Pair Corralation between Chesapeake Energy and NextSource Materials
Assuming the 90 days horizon Chesapeake Energy is expected to generate 0.62 times more return on investment than NextSource Materials. However, Chesapeake Energy is 1.62 times less risky than NextSource Materials. It trades about 0.26 of its potential returns per unit of risk. NextSource Materials is currently generating about -0.11 per unit of risk. If you would invest 5,770 in Chesapeake Energy on September 6, 2024 and sell it today you would earn a total of 634.00 from holding Chesapeake Energy or generate 10.99% return on investment over 90 days.
Time Period | 3 Months [change] |
Direction | Moves Together |
Strength | Significant |
Accuracy | 30.16% |
Values | Daily Returns |
Chesapeake Energy vs. NextSource Materials
Performance |
Timeline |
Chesapeake Energy |
Risk-Adjusted Performance
0 of 100
Weak | Strong |
Solid
NextSource Materials |
Chesapeake Energy and NextSource Materials Volatility Contrast
Predicted Return Density |
Returns |
Pair Trading with Chesapeake Energy and NextSource Materials
The main advantage of trading using opposite Chesapeake Energy and NextSource Materials positions is that it hedges away some unsystematic risk. Because of two separate transactions, even if Chesapeake Energy position performs unexpectedly, NextSource Materials can make up some of the losses.

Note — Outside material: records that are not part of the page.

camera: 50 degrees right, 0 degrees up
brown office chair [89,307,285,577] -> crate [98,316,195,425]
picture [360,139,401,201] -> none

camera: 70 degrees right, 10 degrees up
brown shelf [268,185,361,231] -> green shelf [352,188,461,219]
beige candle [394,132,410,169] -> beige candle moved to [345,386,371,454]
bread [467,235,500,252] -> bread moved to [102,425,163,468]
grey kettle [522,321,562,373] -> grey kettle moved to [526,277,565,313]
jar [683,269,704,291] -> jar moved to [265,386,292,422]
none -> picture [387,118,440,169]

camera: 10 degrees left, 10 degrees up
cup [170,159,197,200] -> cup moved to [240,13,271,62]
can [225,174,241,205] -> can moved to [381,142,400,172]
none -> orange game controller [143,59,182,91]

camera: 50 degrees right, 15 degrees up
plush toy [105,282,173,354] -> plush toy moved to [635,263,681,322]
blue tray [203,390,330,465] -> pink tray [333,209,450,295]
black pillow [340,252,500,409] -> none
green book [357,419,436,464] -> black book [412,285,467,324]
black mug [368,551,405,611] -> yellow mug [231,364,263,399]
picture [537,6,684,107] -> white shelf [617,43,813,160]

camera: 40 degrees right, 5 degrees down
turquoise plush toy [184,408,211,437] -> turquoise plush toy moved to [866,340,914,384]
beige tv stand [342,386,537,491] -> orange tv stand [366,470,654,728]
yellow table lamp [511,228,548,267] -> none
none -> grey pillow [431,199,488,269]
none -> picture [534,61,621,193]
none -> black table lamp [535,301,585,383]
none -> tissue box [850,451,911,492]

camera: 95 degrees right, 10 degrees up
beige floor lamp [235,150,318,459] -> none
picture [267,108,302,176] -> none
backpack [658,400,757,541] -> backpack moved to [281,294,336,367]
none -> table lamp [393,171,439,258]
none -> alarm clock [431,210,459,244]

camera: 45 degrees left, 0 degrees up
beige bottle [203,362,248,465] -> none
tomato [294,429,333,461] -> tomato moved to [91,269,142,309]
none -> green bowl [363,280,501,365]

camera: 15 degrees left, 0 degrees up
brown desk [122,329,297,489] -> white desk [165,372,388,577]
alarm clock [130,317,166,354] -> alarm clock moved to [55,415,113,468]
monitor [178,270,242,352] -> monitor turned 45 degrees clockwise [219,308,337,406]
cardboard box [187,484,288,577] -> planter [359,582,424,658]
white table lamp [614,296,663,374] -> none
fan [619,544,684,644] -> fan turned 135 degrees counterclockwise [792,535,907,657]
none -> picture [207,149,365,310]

Pair trading also minimizes risk from directional movements in the market. For example, if an entire industry or sector drops because of unexpected headlines, the short position in NextSource Materials will offset losses from the drop in NextSource Materials' long position.Chesapeake Energy vs. Albertsons Companies | Chesapeake Energy vs. Torm PLC Class | Chesapeake Energy vs. SNDL Inc | Chesapeake Energy vs. JD Sports Fashion |
NextSource Materials vs. Leading Edge Materials | NextSource Materials vs. Syrah Resources Limited | NextSource Materials vs. Mason Graphite | NextSource Materials vs. Graphite One |
Check out your portfolio center.Note that this page's information should be used as a complementary analysis to find the right mix of equity instruments to add to your existing portfolios or create a brand new portfolio. You can also try the Equity Forecasting module to use basic forecasting models to generate price predictions and determine price momentum.